Choosing a Cloud Computing Platform
The ability to use a computing platform on the cloud became available in 2006, and many options are now prevalent. Let’s look at the factors that govern the choice of platform.
Server-based or Serverless
A server-based platform exposes the servers or virtual machines (VMs) to users, giving them direct access. An autoscaling group may be associated with the VMs, but users still have to manage them. Load balancing may need to be provisioned to balance the load across the multiple servers.
With a serverless computing platform, users do not need to provision the infrastructure, which includes the VMs, autoscaling groups, and load balancers. No VMs are exposed to users, and none have to be managed. Scaling, load balancing, and fault tolerance are all built in.
Choose a server-based platform if users want to manage the infrastructure at a granular level. Choose a serverless platform if users want to be concerned only about application development and deployment, leaving the infrastructure provisioning and management to the cloud service provider.
Operating System and Software Support
The VMs that a computing platform runs may be selected based on preconfigured VM images. Each type of VM image runs a specific operating system. Choose a computing platform that supports the OS and version needed, noting that certain platforms may not support a preferred OS. Some VM images also package related software.
All computing platforms provide a variable resource capacity in terms of CPU, storage, memory, and networking. The computing resource capacity is provided in fixed sizes, sometimes termed a compute shape, machine type, or instance type. A specific compute shape may be associated with 2 vCPU, 4 GiB memory, 10 GB storage and up to 20 Gbps network performance.
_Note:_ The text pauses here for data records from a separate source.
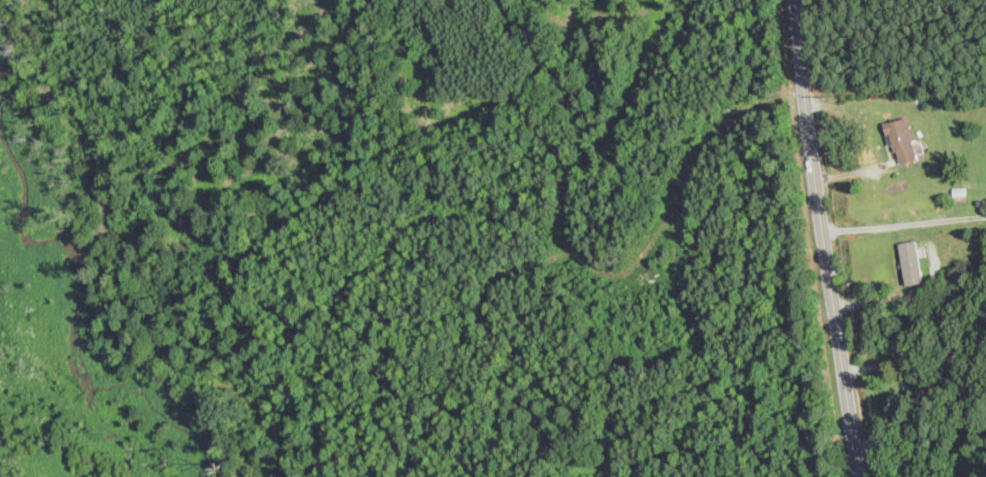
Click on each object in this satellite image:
building: (902, 139)
road: (904, 224)
road: (823, 239)
building: (911, 261)
road: (892, 294)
Different compute shapes are suitable for different types of workloads. While some are general purpose, others are optimized for computing, memory, storage, or speed. A compute shape with high resource capacity may be suitable for a resource-intensive application such as a machine learning app.
A highly available computing platform is distributed across several regions and availability zones, so find out if a platform supports your preference.
As VMs are typically scaled automatically, choose a computing platform based on load balancer options. Note that a platform may not support a specific type, such as a network load balancer.
Integration with Other Services
Unlike a VM on a local hypervisor, cloud-based VMs seldom run without access to any other type of service. Choose a computing platform that is integrated with other services such as database, storage, logging, monitoring, security, and DevOps.
Containerization further refines virtualization by running software in isolated, lightweight containers. Most cloud platforms support Docker containerization and an orchestration platform such as a managed Kubernetes service.
Most cloud computing services offer the option to use dedicated hosts that run in a virtual private cloud network on hardware that is dedicated to a single account or customer, isolated from all other computing instances or VMs.
VMs running in the cloud may need to be accessed from a local machine. Find out what type of client access is supported in terms of operating system, language API support, RESTful access, and type of authentication credentials.